Here are the changes in real production for the major metals-using industries starting with April – the first full month during which these sectors had to deal with the levies. The table shows the previously reported data for December, the new December data, and the January figures. (All these statistics, it should be noted, are still preliminary.) And they would challenge even the cleverest D.C.-based spin-meister to construct a narrative supporting the popular Twitter hashtag #TariffsHurt:

                                                         old thru Dec.      new thru Dec.       thru Jan.

overall manufacturing:                   +2.02 percent      +2.11 percent   +1.20 percent

durables manufacturing:                +3.31 percent      +3.45 percent   +1.65 percent

fabricated metals products:            +2.05 percent      +2.82 percent   +3.19 percent

machinery:                                     +4.93 percent      +4.38 percent   +3.87 percent

automotive:                                    +3.36 percent      +3.93 percent    -5.18 percent

major appliances:                           +0.08 percent      +3.13 percent    -2.87 percent

aircraft and parts:                           +6.80 percent      +6.14 percent   +6.35 percent

As has been the case almost consistently since the trade curbs on steel and aluminum went into effect, most of the industries relying especially heavily on these metals have actually out-performed the rest of manufacturing. And the struggles indicated here of sectors like automotive and major appliances sure spring from developments distinctive to those sectors – in automotive, major recent volatility (which has also led to major recent revisions) and in appliances, a separate set of levies on large household laundry machines that went into effect in February. The above figures, moreover, even point to volatility in appliance production.

It’s more difficult to gauge the impact of the China tariffs because the first (relatively minor) tranche has been in effect for a much shorter period, and because the levies were based on a system for classifying manufacturing that’s different from the system used in the Fed’s industrial production reports (as well as most major federal government data). So matching up industries is a daunting task, and the more I think about it, the more I’m convinced that even the short list of sectors I presented last month for the December industrial production report contained too many industries where the match-up simply wasn’t close enough to be useful.

Below, therefore, are the only the sectors for which I think it’s possible to draw any firm conclusions, along with the total manufacturing results as a control figure. This highly limited sample shows the latest after-inflation growth rates from August (again, the first full months the first China tariffs were in effect) through December, and through January. And the only consistent trend visible here is volatility.

                                                                       Aug.-Dec.                    Aug.-Jan.

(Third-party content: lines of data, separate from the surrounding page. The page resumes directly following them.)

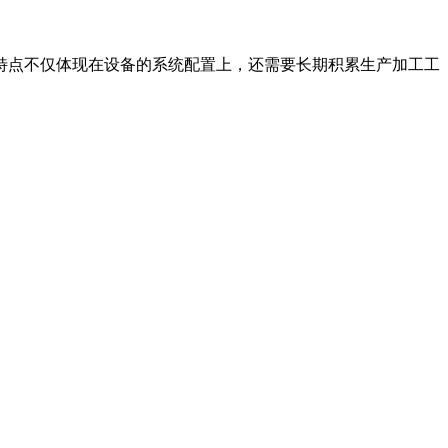
特点不仅体现在设备的系统配置上，还需要长期积累生产加工工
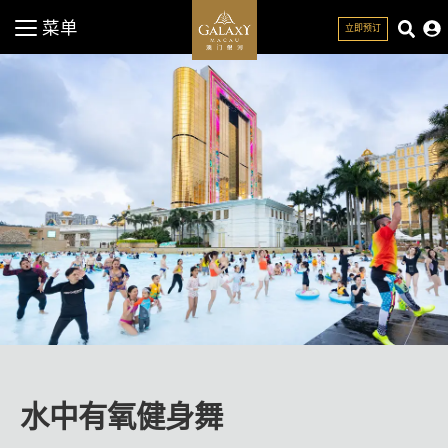
菜单
立即预订
关闭
水中有氧健身舞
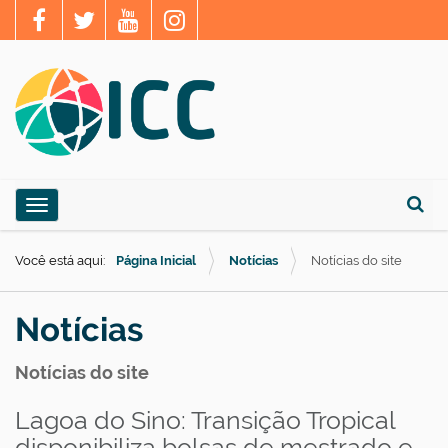
N
Toggle navigation
a
Busca
v
Você está aqui:
Página Inicial
Notícias
Notícias do site
e
g
Notícias
a
ç
Notícias do site
ã
Lagoa do Sino: Transição Tropical
o
disponibiliza bolsas de mestrado e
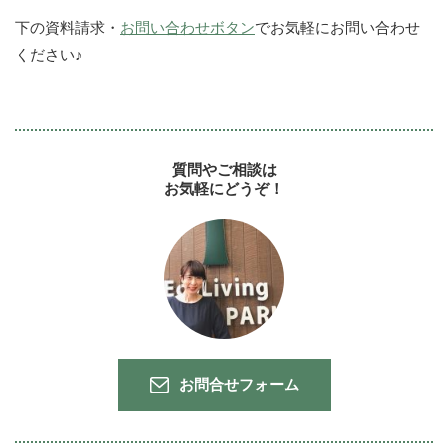
下の資料請求・
お問い合わせボタン
でお気軽にお問い合わせ
ください♪
質問やご相談は
お気軽にどうぞ！
お問合せフォーム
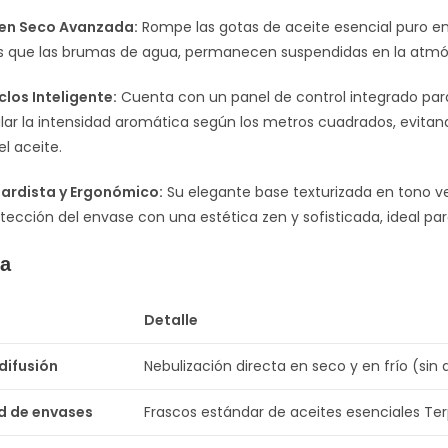
 en Seco Avanzada:
Rompe las gotas de aceite esencial puro en 
as que las brumas de agua, permanecen suspendidas en la atm
clos Inteligente:
Cuenta con un panel de control integrado para
r la intensidad aromática según los metros cuadrados, evitando
l aceite.
ardista y Ergonómico:
Su elegante base texturizada en tono v
ección del envase con una estética zen y sofisticada, ideal par
ca
Detalle
difusión
Nebulización directa en seco y en frío (sin 
d de envases
Frascos estándar de aceites esenciales Ter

overall manufacturing:                              +1.26 percent              +0.36 percent

ball bearings:                                             +0.02 percent               -0.09 percent

industrial heating equipment:                    +5.19 percent              -3.86 percent

farm machinery and equipment:                +2.50 percent              +9.12 percent

As the next few months pass, it will be possible to examine usefully the China tariffs’ impact on more and more manufacturing sectors. To date, however, the grade is “incomplete” (at best). As for the effects of the steel tariffs, though, isn’t it time to consider putting that #TariffsHurt hashtag way out to pasture?